Bose: We don’t agree on everything.

Were you batchmates at J.J. School of Arts?

Riyas: No, he was my senior.

Bose: I was out of college and I didn’t have a place to go. So I used to hang around with these guys in the canteen or their hostel.

Riyas: There are very strong differences. But those differences revolve around logistical problems or it can be about aesthetics, mannerisms. But the goal is the same.

Bose: Our success comes from our involvement in the project. Inquisitiveness can also take you far. I didn’t know how to speak English. I was a typical Mallu from a small village. I didn’t know that I would become a successful artist but I used to go and meet senior artists. That is the best thing about Mumbai – there is no ego, no age.

We spent time with people like Akbar Padamsee. You take any artist in the Indian scene, they have no ego. Here I see that you have to respect age. If an artist is not a good human being, I don’t care.

Has organising the biennale affected your sensibilities?

Riyas: As an artist, I’ve reached a stage where I feel totally confused about my art practice. I never thought that I would go into that kind of a mindset.

Bose: Which is good, Riyas. I always say that if you’re not confused, if you’re complete, there is no point in living. I’ve been curating shows since 2004.

What does the success of the biennale mean in the global context?
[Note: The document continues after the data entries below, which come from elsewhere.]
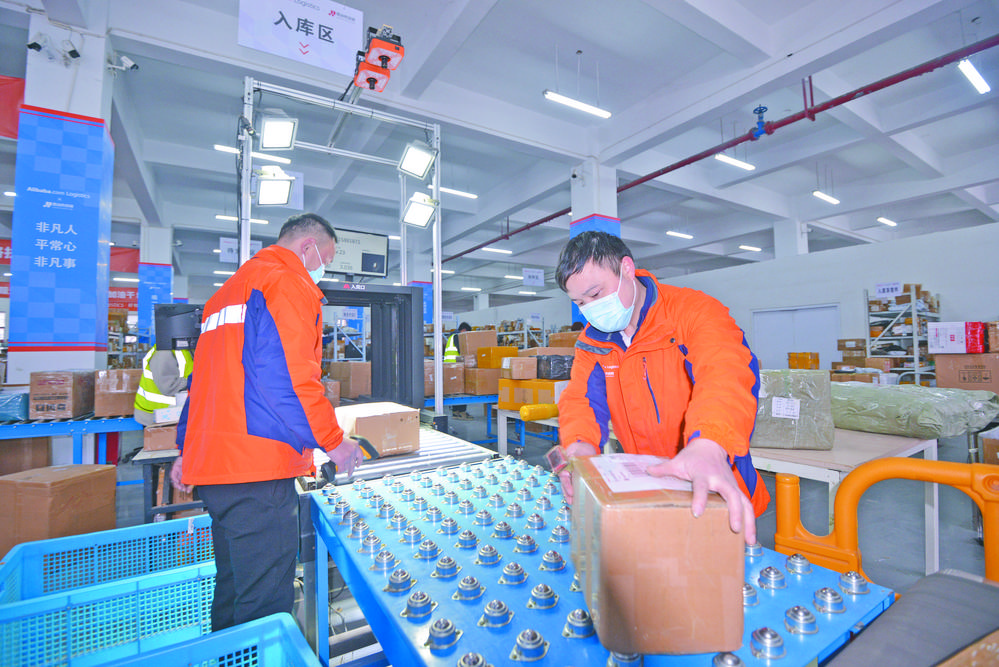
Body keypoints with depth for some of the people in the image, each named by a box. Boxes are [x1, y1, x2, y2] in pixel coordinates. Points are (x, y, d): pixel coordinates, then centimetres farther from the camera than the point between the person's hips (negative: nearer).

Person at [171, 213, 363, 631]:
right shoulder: (290, 283, -8)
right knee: (265, 603, 0)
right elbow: (291, 378, -20)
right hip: (259, 466, -10)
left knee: (232, 593, 22)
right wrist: (334, 442, -9)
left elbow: (203, 377, 25)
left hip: (210, 464, 10)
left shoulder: (227, 290, 23)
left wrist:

Bose: It’s an international biennale. People should understand that. It is not Kerala’s project. It should be seen in that sense.

Riyas: The first edition of the biennale was anchored on the concept of cosmopolitanism, bringing in the multicultural aspect of Kochi. The idea has fired up the creativity of artists. The biennale looks the way it does because artists were provoked and inspired by Kochi’s global genealogy. This is a region that was globalised 3,000 years ago.

People here also have the maturity to understand the political landscape. Even a barber here may talk about globalisation by citing Santiago Sierra’s work as a reference.

The works included in the biennale also have a political character. The inclusion of Amar Kanwar, Jonas Staal, and their revolt all makes the foundation of the show more credible. Even after the project is over, what is discussed is the politics of the art. And it is the politics of protest, of rebellion against greed.